A TIMI prognostication scheme is clinically useful in cardiac patients.

By | August 17, 2000

LONDON, August 17 (SPIS MedWire). Given the heterogeneous nature of unstable angina and non-ST-segment elevation myocardial infarction (UA/NSTEMI), patients have a wide spectrum of risk for death and cardiac ischemic events. A paper in this week's JAMA concludes that the TIMI (Thrombolysis in Myocardial Infarction) risk score accurately predicts outcomes in these patients and can assist therapeutic decision-making. Antman at Brigham and Women's Hospital, Boston, and multicenter colleagues collected data on patients enrolled in two phase III international, randomised, double-blind trials: TIMI 11B and ESSENCE (Efficacy and Safety of Subcutaneous Enoxaparin in Unstable Angina and non-Q-wave MI trial). A total of 1,957 patients with UA/NSTEMI were randomised to receive unfractionated heparin (test cohort) and 1,953 to receive enoxaparin in TIMI 11B, while 1,564 and 1,607 were assigned to heparin and anoxaparin, respectively, in ESSENCE. Antman et al then used multivariate logistic regression to select independent prognostic variables, assigning a score of 1 when the factor was present and 0 when it was absent.
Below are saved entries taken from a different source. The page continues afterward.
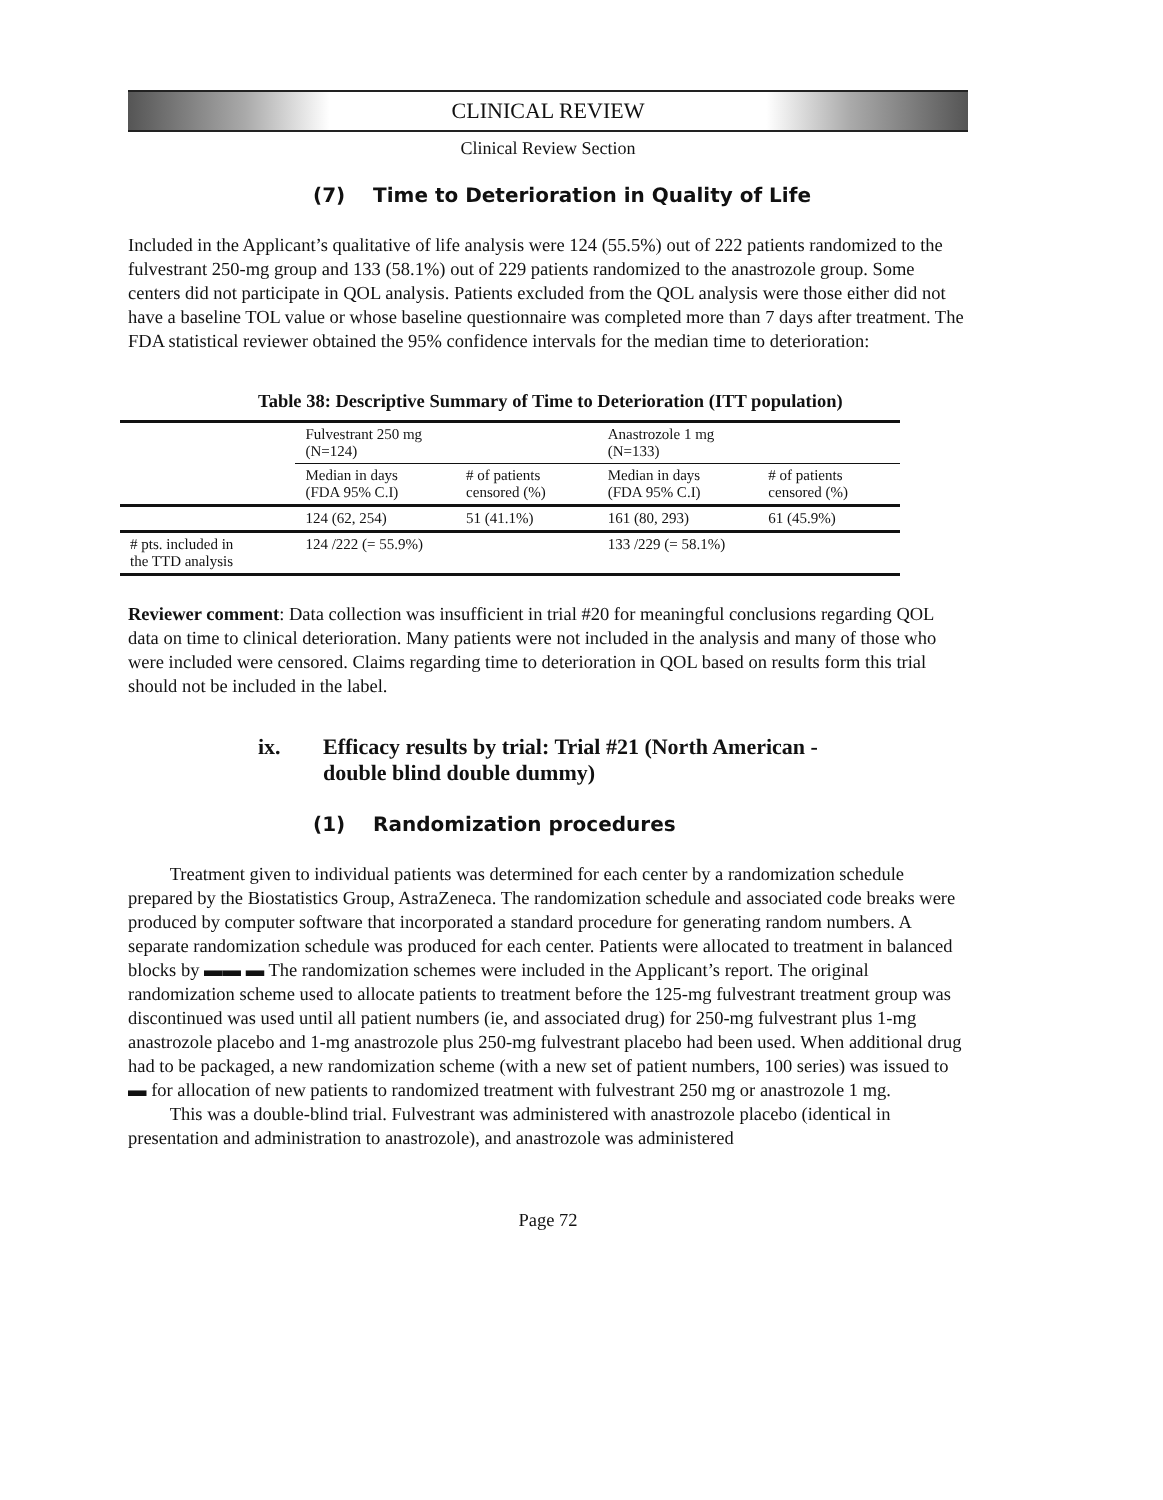CLINICAL REVIEW
Clinical Review Section
(7) Time to Deterioration in Quality of Life
Included in the Applicant’s qualitative of life analysis were 124 (55.5%) out of 222 patients randomized to the fulvestrant 250-mg group and 133 (58.1%) out of 229 patients randomized to the anastrozole group. Some centers did not participate in QOL analysis. Patients excluded from the QOL analysis were those either did not have a baseline TOL value or whose baseline questionnaire was completed more than 7 days after treatment. The FDA statistical reviewer obtained the 95% confidence intervals for the median time to deterioration:
Table 38: Descriptive Summary of Time to Deterioration (ITT population)
| | Fulvestrant 250 mg (N=124) | | Anastrozole 1 mg (N=133) | |
| | Median in days (FDA 95% C.I) | # of patients censored (%) | Median in days (FDA 95% C.I) | # of patients censored (%) |
| | 124 (62, 254) | 51 (41.1%) | 161 (80, 293) | 61 (45.9%) |
| # pts. included in the TTD analysis | 124 /222 (= 55.9%) | | 133 /229 (= 58.1%) | |
Reviewer comment: Data collection was insufficient in trial #20 for meaningful conclusions regarding QOL data on time to clinical deterioration. Many patients were not included in the analysis and many of those who were included were censored. Claims regarding time to deterioration in QOL based on results form this trial should not be included in the label.
ix. Efficacy results by trial: Trial #21 (North American -
double blind double dummy)
(1) Randomization procedures
Treatment given to individual patients was determined for each center by a randomization schedule prepared by the Biostatistics Group, AstraZeneca. The randomization schedule and associated code breaks were produced by computer software that incorporated a standard procedure for generating random numbers. A separate randomization schedule was produced for each center. Patients were allocated to treatment in balanced blocks by ▬▬ ▬ The randomization schemes were included in the Applicant’s report. The original randomization scheme used to allocate patients to treatment before the 125-mg fulvestrant treatment group was discontinued was used until all patient numbers (ie, and associated drug) for 250-mg fulvestrant plus 1-mg anastrozole placebo and 1-mg anastrozole plus 250-mg fulvestrant placebo had been used. When additional drug had to be packaged, a new randomization scheme (with a new set of patient numbers, 100 series) was issued to ▬ for allocation of new patients to randomized treatment with fulvestrant 250 mg or anastrozole 1 mg.
This was a double-blind trial. Fulvestrant was administered with anastrozole placebo (identical in presentation and administration to anastrozole), and anastrozole was administered
Page 72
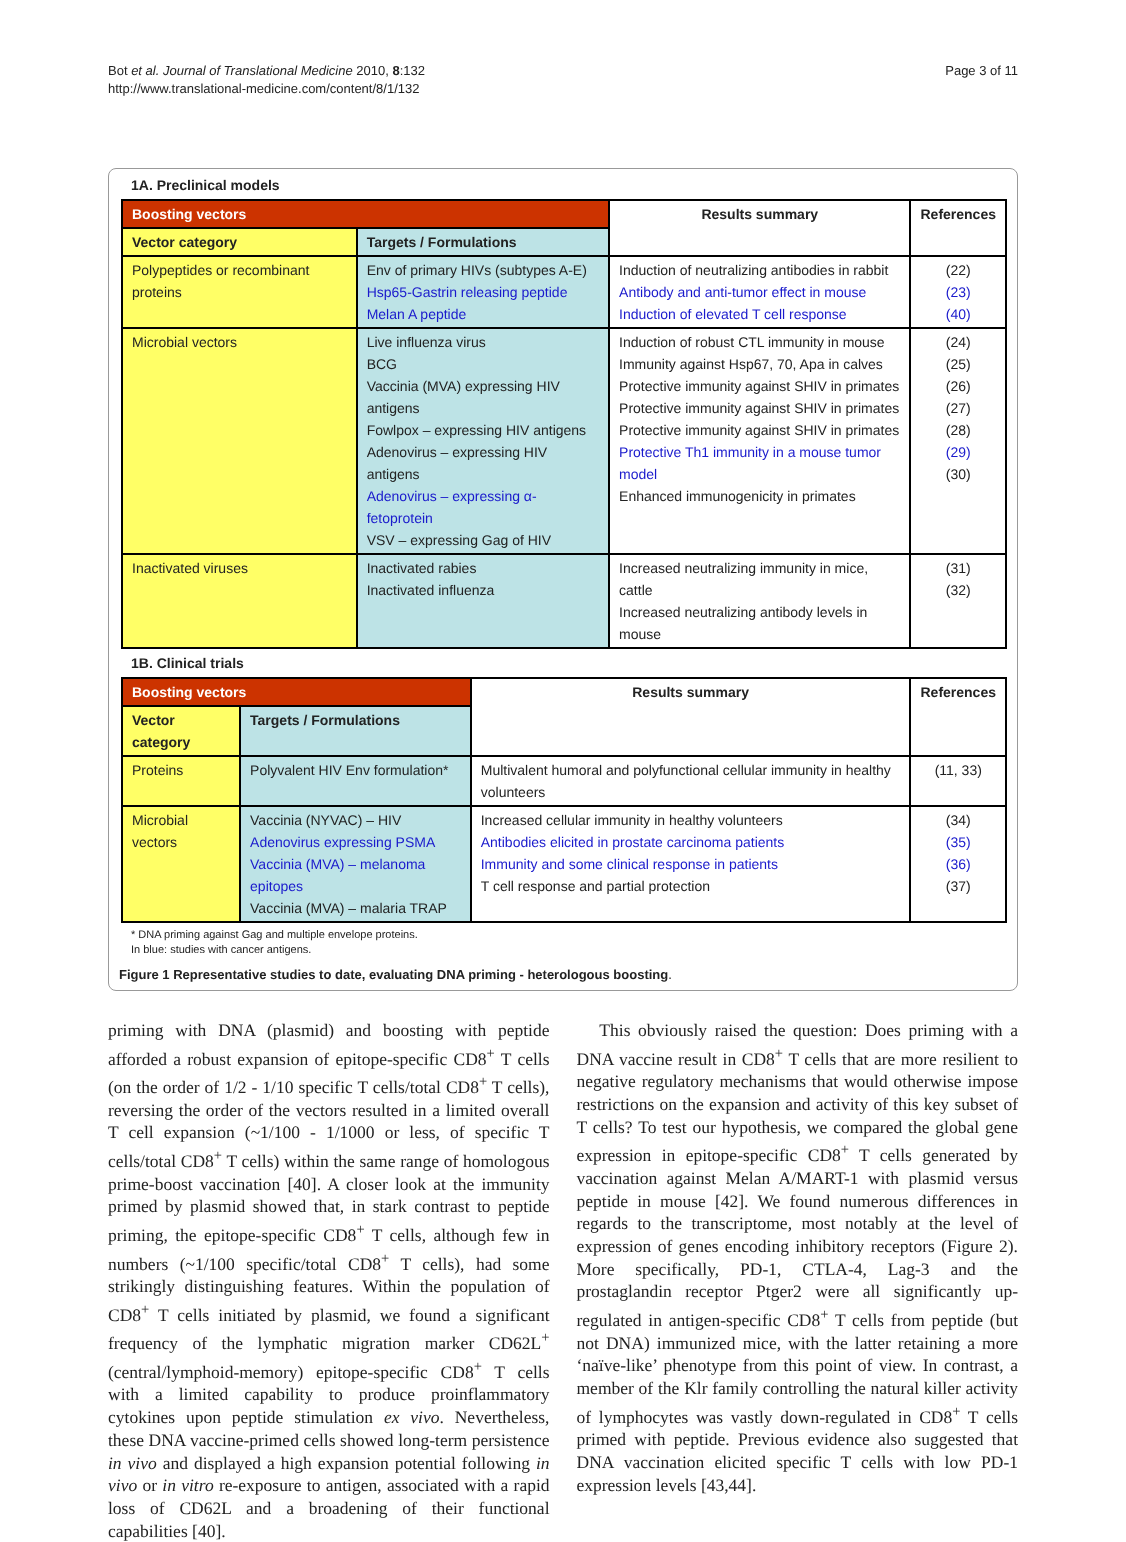Bot et al. Journal of Translational Medicine 2010, 8:132
http://www.translational-medicine.com/content/8/1/132
Page 3 of 11
1A. Preclinical models
| Boosting vectors | | Results summary | References |
| --- | --- | --- | --- |
| Vector category | Targets / Formulations | | |
| Polypeptides or recombinant proteins | Env of primary HIVs (subtypes A-E) Hsp65-Gastrin releasing peptide Melan A peptide | Induction of neutralizing antibodies in rabbit Antibody and anti-tumor effect in mouse Induction of elevated T cell response | (22) (23) (40) |
| Microbial vectors | Live influenza virus BCG Vaccinia (MVA) expressing HIV antigens Fowlpox – expressing HIV antigens Adenovirus – expressing HIV antigens Adenovirus – expressing α-fetoprotein VSV – expressing Gag of HIV | Induction of robust CTL immunity in mouse Immunity against Hsp67, 70, Apa in calves Protective immunity against SHIV in primates Protective immunity against SHIV in primates Protective immunity against SHIV in primates Protective Th1 immunity in a mouse tumor model Enhanced immunogenicity in primates | (24) (25) (26) (27) (28) (29) (30) |
| Inactivated viruses | Inactivated rabies Inactivated influenza | Increased neutralizing immunity in mice, cattle Increased neutralizing antibody levels in mouse | (31) (32) |
1B. Clinical trials
| Boosting vectors | | Results summary | References |
| --- | --- | --- | --- |
| Vector category | Targets / Formulations | | |
| Proteins | Polyvalent HIV Env formulation* | Multivalent humoral and polyfunctional cellular immunity in healthy volunteers | (11, 33) |
| Microbial vectors | Vaccinia (NYVAC) – HIV Adenovirus expressing PSMA Vaccinia (MVA) – melanoma epitopes Vaccinia (MVA) – malaria TRAP | Increased cellular immunity in healthy volunteers Antibodies elicited in prostate carcinoma patients Immunity and some clinical response in patients T cell response and partial protection | (34) (35) (36) (37) |
* DNA priming against Gag and multiple envelope proteins.
In blue: studies with cancer antigens.
Figure 1 Representative studies to date, evaluating DNA priming - heterologous boosting.
priming with DNA (plasmid) and boosting with peptide afforded a robust expansion of epitope-specific CD8<sup>+</sup> T cells (on the order of 1/2 - 1/10 specific T cells/total CD8<sup>+</sup> T cells), reversing the order of the vectors resulted in a limited overall T cell expansion (~1/100 - 1/1000 or less, of specific T cells/total CD8<sup>+</sup> T cells) within the same range of homologous prime-boost vaccination [40]. A closer look at the immunity primed by plasmid showed that, in stark contrast to peptide priming, the epitope-specific CD8<sup>+</sup> T cells, although few in numbers (~1/100 specific/total CD8<sup>+</sup> T cells), had some strikingly distinguishing features. Within the population of CD8<sup>+</sup> T cells initiated by plasmid, we found a significant frequency of the lymphatic migration marker CD62L<sup>+</sup> (central/lymphoid-memory) epitope-specific CD8<sup>+</sup> T cells with a limited capability to produce proinflammatory cytokines upon peptide stimulation ex vivo. Nevertheless, these DNA vaccine-primed cells showed long-term persistence in vivo and displayed a high expansion potential following in vivo or in vitro re-exposure to antigen, associated with a rapid loss of CD62L and a broadening of their functional capabilities [40].
This obviously raised the question: Does priming with a DNA vaccine result in CD8<sup>+</sup> T cells that are more resilient to negative regulatory mechanisms that would otherwise impose restrictions on the expansion and activity of this key subset of T cells? To test our hypothesis, we compared the global gene expression in epitope-specific CD8<sup>+</sup> T cells generated by vaccination against Melan A/MART-1 with plasmid versus peptide in mouse [42]. We found numerous differences in regards to the transcriptome, most notably at the level of expression of genes encoding inhibitory receptors (Figure 2). More specifically, PD-1, CTLA-4, Lag-3 and the prostaglandin receptor Ptger2 were all significantly up-regulated in antigen-specific CD8<sup>+</sup> T cells from peptide (but not DNA) immunized mice, with the latter retaining a more ‘naïve-like’ phenotype from this point of view. In contrast, a member of the Klr family controlling the natural killer activity of lymphocytes was vastly down-regulated in CD8<sup>+</sup> T cells primed with peptide. Previous evidence also suggested that DNA vaccination elicited specific T cells with low PD-1 expression levels [43,44].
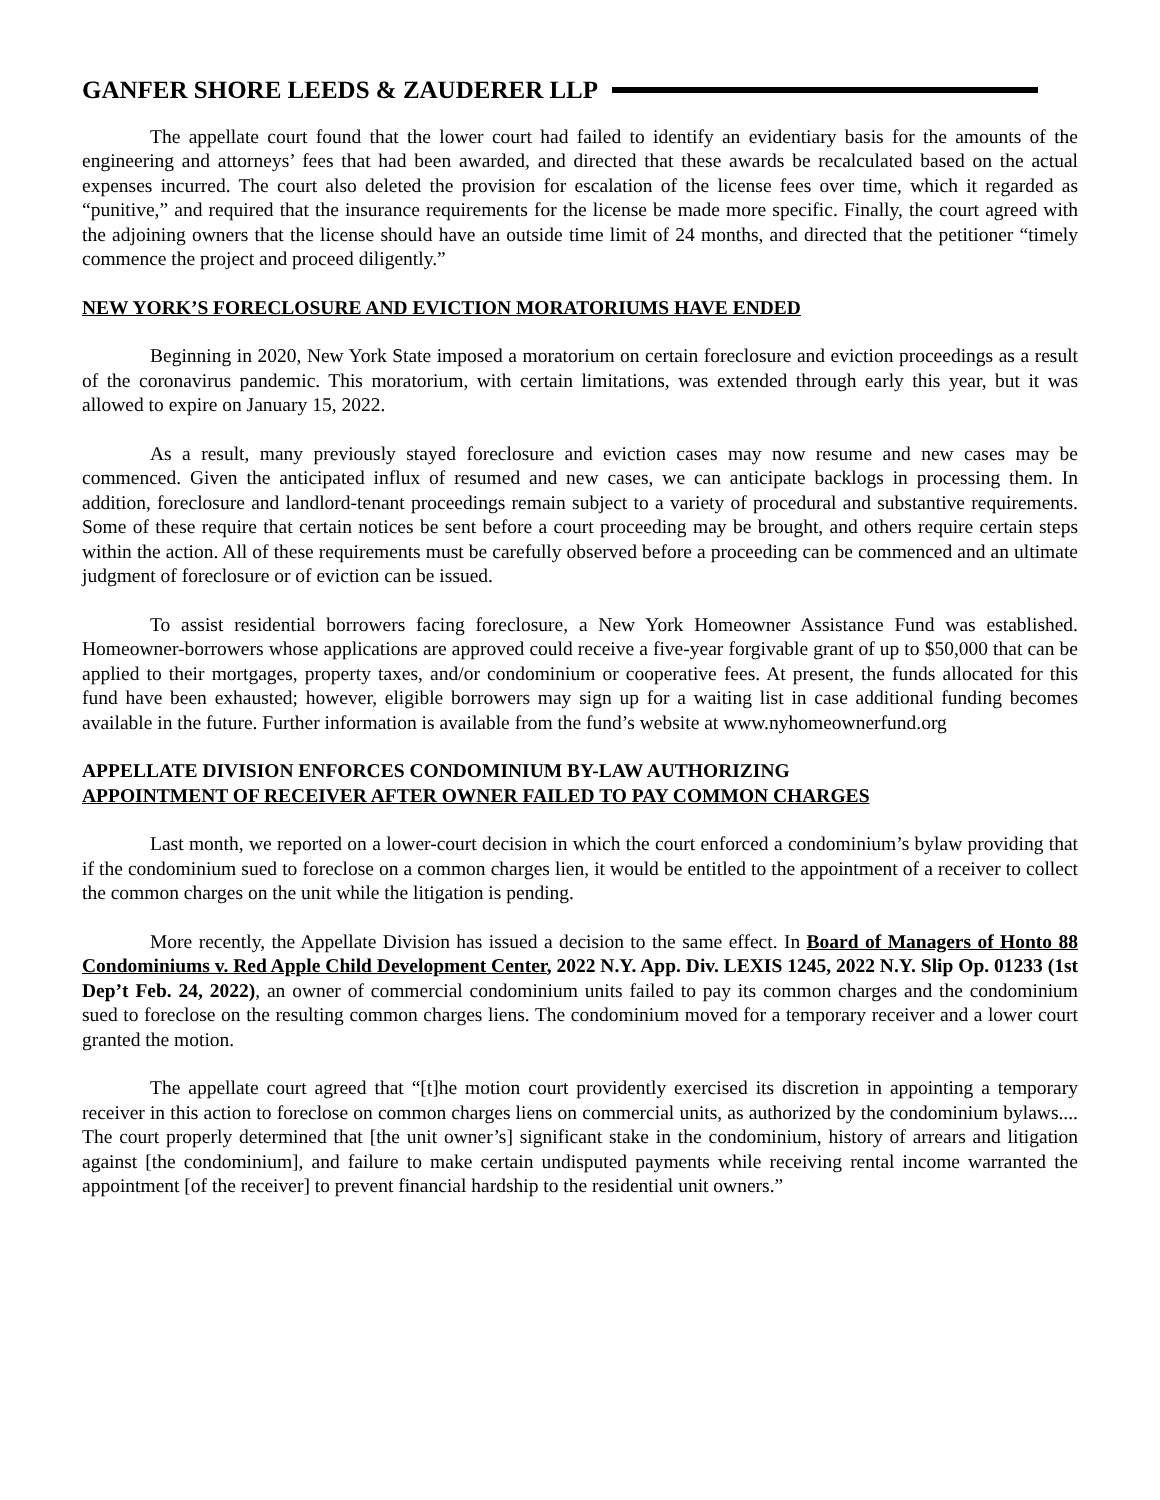GANFER SHORE LEEDS & ZAUDERER LLP
The appellate court found that the lower court had failed to identify an evidentiary basis for the amounts of the engineering and attorneys’ fees that had been awarded, and directed that these awards be recalculated based on the actual expenses incurred. The court also deleted the provision for escalation of the license fees over time, which it regarded as “punitive,” and required that the insurance requirements for the license be made more specific. Finally, the court agreed with the adjoining owners that the license should have an outside time limit of 24 months, and directed that the petitioner “timely commence the project and proceed diligently.”
NEW YORK’S FORECLOSURE AND EVICTION MORATORIUMS HAVE ENDED
Beginning in 2020, New York State imposed a moratorium on certain foreclosure and eviction proceedings as a result of the coronavirus pandemic. This moratorium, with certain limitations, was extended through early this year, but it was allowed to expire on January 15, 2022.
As a result, many previously stayed foreclosure and eviction cases may now resume and new cases may be commenced. Given the anticipated influx of resumed and new cases, we can anticipate backlogs in processing them. In addition, foreclosure and landlord-tenant proceedings remain subject to a variety of procedural and substantive requirements. Some of these require that certain notices be sent before a court proceeding may be brought, and others require certain steps within the action. All of these requirements must be carefully observed before a proceeding can be commenced and an ultimate judgment of foreclosure or of eviction can be issued.
To assist residential borrowers facing foreclosure, a New York Homeowner Assistance Fund was established. Homeowner-borrowers whose applications are approved could receive a five-year forgivable grant of up to $50,000 that can be applied to their mortgages, property taxes, and/or condominium or cooperative fees. At present, the funds allocated for this fund have been exhausted; however, eligible borrowers may sign up for a waiting list in case additional funding becomes available in the future. Further information is available from the fund’s website at www.nyhomeownerfund.org
APPELLATE DIVISION ENFORCES CONDOMINIUM BY-LAW AUTHORIZING
APPOINTMENT OF RECEIVER AFTER OWNER FAILED TO PAY COMMON CHARGES
Last month, we reported on a lower-court decision in which the court enforced a condominium’s bylaw providing that if the condominium sued to foreclose on a common charges lien, it would be entitled to the appointment of a receiver to collect the common charges on the unit while the litigation is pending.
More recently, the Appellate Division has issued a decision to the same effect. In Board of Managers of Honto 88 Condominiums v. Red Apple Child Development Center, 2022 N.Y. App. Div. LEXIS 1245, 2022 N.Y. Slip Op. 01233 (1st Dep’t Feb. 24, 2022), an owner of commercial condominium units failed to pay its common charges and the condominium sued to foreclose on the resulting common charges liens. The condominium moved for a temporary receiver and a lower court granted the motion.
The appellate court agreed that “[t]he motion court providently exercised its discretion in appointing a temporary receiver in this action to foreclose on common charges liens on commercial units, as authorized by the condominium bylaws.... The court properly determined that [the unit owner’s] significant stake in the condominium, history of arrears and litigation against [the condominium], and failure to make certain undisputed payments while receiving rental income warranted the appointment [of the receiver] to prevent financial hardship to the residential unit owners.”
The seven variables were: age ≥65 years; ≥3 risk factors for coronary artery disease; prior coronary stenosis ≥50%; ST-segment deviations on presenting ECG; ≥2 anginal events in the prior 24 hours; and elevated serum cardiac markers. The group found that event rates increased significantly as the TIMI risk score increased: in the TIMI 11B cohort a score of 0/1 the event rate was 4.7%, rising to 40.9% for a score of 6/7 (p<0.001 for trend). The slope of the increase in event rates with increasing numbers of risk factors was significantly lower in the enoxaparin groups in both TIMI 11B (p= 0.01) and ESSENCE (p =0.03) and there was a significant interaction between TIMI risk score and treatment (p=0.02). Antman's group concludes: 'TIMI offers a simple prognostication scheme that categorises a patient's risk of death and ischemic events' and note that a promising clinical application of the score is the identification of a patient "for whom new antithrombic therapies would be especially effective." In an accompanying editorial, Magnus Ohman and colleagues from Duke University Medical Center, North Carolina, suggest that the TIMI risk score may allow comparisons of the cost-effectiveness of other drugs, as well as of early invasive versus early conservative strategies.